Written task ▸ Can you repeat the entries below word for word, from the line with "BKI Luksus Filterkaffe" to the line with "Contact sur demande", both lines included, and leave out the pictures?

** Source data follows **

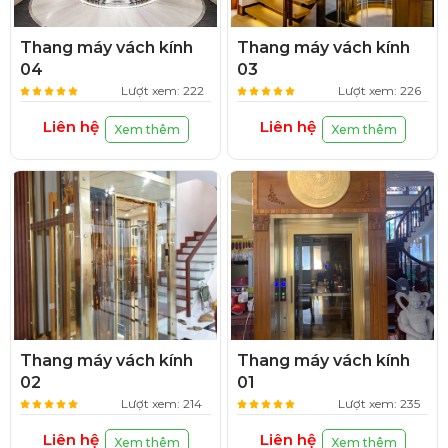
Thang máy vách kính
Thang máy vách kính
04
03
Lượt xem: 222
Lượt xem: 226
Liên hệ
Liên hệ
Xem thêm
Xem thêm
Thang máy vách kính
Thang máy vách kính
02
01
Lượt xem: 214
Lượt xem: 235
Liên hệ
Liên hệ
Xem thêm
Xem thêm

** End of Source data **
** Source data follows **

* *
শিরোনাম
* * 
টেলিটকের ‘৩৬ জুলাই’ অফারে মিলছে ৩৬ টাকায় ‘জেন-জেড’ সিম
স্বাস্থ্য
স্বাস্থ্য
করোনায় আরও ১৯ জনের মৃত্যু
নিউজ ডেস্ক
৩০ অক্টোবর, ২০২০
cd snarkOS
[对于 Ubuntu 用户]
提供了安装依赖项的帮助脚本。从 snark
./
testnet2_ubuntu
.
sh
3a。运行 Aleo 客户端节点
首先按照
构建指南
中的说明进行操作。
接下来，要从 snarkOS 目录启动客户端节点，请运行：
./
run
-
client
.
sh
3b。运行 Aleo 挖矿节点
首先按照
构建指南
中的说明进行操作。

** End of Source data **
** Source data follows **

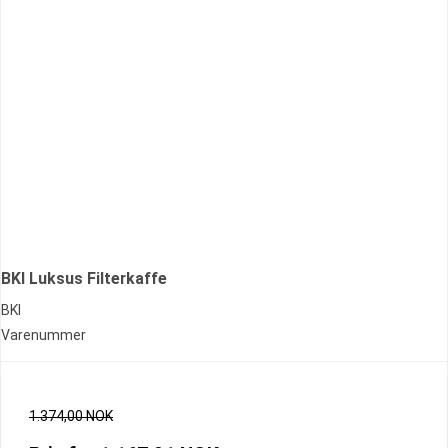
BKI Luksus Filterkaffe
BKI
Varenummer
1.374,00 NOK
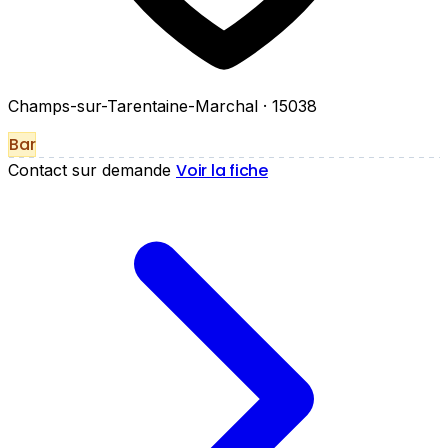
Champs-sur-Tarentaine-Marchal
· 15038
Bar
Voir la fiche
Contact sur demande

** End of Source data **

Output below ▸
BKI Luksus Filterkaffe
BKI
Varenummer
1.374,00 NOK
Champs-sur-Tarentaine-Marchal
· 15038
Bar
Voir la fiche
Contact sur demande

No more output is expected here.